● TEXT PASSAGE:
Global

Blast in Pakistani city of Peshawar

By Alamgir Bitani

PESHAWAR, Pakistan (Reuters) - A suicide bomber killed five people in the Pakistani city of Peshawar on Thursday when he set off his explosives at a checkpost on a busy road in the heart of the city, police said.

Peshawar has seen a surge of militant strikes since the army went on the offensive against Pakistani Taliban militants in their South Waziristan stronghold on the Afghan border in October.

"The bomber was on foot and detonated explosives strapped to his body during a body-search at the checkpost," Karim Khan, senior police officer at the scene, told Reuters.

The checkpost is on the city's Mall Road, near offices of the national airline and some media companies. It is also close to a Christian girls' school and the city's military district.

Top city official Sahibzada Anis told Reuters five people, including one policeman, were killed and 25 were wounded. The bomber had apparently been heading towards a market, he said.

The blast sparked panic in offices and shops along the road, residents said.

Peshawar is the gateway to the Khyber Pass and an ancient trading hub between South Asia's plains and the mountains of Afghanistan.

During the 1980s, the city was also a hub for Islamist fighters, including Osama bin Laden, battling Soviet occupiers in nearby Afghanistan.

Security is very tight in Peshawar and elsewhere across the country, with police checkposts on roads and guards at the gates of public buildings.

But analysts say it is virtually impossible to stop bombers on foot or in cars who are prepared to blow themselves up when challenged.

Stock investors shrugged off the latest blast and the main index ended 1.28 percent up at 9,422.23 a day after the International Monetary Fund approved a fourth tranche, worth $1.2 billion, of a $11.3 billion standby arrangement.

● GOAL OF THE EXERCISE:
Pick up the news report on the Peshawar suicide bombing after its final sentence and carry it on. The listing that comes next plays no part in what you need to do.

● EXTRACTED DATA:
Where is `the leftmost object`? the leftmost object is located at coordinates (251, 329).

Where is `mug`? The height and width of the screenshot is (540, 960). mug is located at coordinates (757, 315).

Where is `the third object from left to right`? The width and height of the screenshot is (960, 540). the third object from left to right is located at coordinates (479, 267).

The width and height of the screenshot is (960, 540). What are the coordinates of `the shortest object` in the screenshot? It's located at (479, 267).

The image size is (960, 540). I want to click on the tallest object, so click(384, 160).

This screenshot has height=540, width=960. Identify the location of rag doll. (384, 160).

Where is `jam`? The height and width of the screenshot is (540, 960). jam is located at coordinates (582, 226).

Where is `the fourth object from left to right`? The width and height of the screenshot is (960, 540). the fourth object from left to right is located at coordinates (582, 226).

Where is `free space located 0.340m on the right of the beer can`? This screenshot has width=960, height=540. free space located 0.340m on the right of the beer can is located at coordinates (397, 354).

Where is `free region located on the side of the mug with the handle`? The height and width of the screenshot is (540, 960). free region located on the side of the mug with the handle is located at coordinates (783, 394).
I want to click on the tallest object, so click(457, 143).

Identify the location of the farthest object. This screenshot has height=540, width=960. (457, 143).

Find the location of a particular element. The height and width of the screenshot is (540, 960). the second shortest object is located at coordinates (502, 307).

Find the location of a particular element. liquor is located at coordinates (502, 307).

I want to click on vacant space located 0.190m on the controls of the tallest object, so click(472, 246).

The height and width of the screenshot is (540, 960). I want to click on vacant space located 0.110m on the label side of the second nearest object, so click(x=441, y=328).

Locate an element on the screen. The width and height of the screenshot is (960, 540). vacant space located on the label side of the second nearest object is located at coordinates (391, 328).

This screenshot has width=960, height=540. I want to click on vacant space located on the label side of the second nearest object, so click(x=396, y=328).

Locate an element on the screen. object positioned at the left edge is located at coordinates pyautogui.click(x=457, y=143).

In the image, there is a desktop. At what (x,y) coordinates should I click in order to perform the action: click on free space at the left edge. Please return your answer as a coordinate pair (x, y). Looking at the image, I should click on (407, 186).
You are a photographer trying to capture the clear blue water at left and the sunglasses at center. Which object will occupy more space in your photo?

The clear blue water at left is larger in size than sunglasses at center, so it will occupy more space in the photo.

● TASK RESULT:
POLITICAL TENSION

Police have stepped up already tight security in the run-up to Ashura, the Shi'ite Muslim mourning ritual, early next week.

Sunni Muslim militants have in the past attacked their Shi'ite rivals as they hold processions on the streets.

Deteriorating security has coincided with rising political troubles for President Asif Ali Zardari and his government.

Zardari, widower of assassinated former prime minister Benzair Bhutto, has been facing calls to step down since last week when the Supreme Court threw out an amnesty that had protected him, several aides and government ministers and thousands of others from corruption charges.

The unpopular Zardari, close to the United States, has rejected the calls to quit. He and his party also said no ministers would step down in the face of a "witch-hunt."

Zardari has been dogged by accusations of graft from the 1990s when Bhutto served two terms as prime minister. He says the charges were politically motivated.

The political and security problems come as the United States has stepped up pressure on its nuclear-armed ally to clear out Afghan Taliban along the border from where they launch attacks on U.S.-led forces in Afghanistan.

Pakistan has rejected the calls, saying it can not open too many fronts at the same time.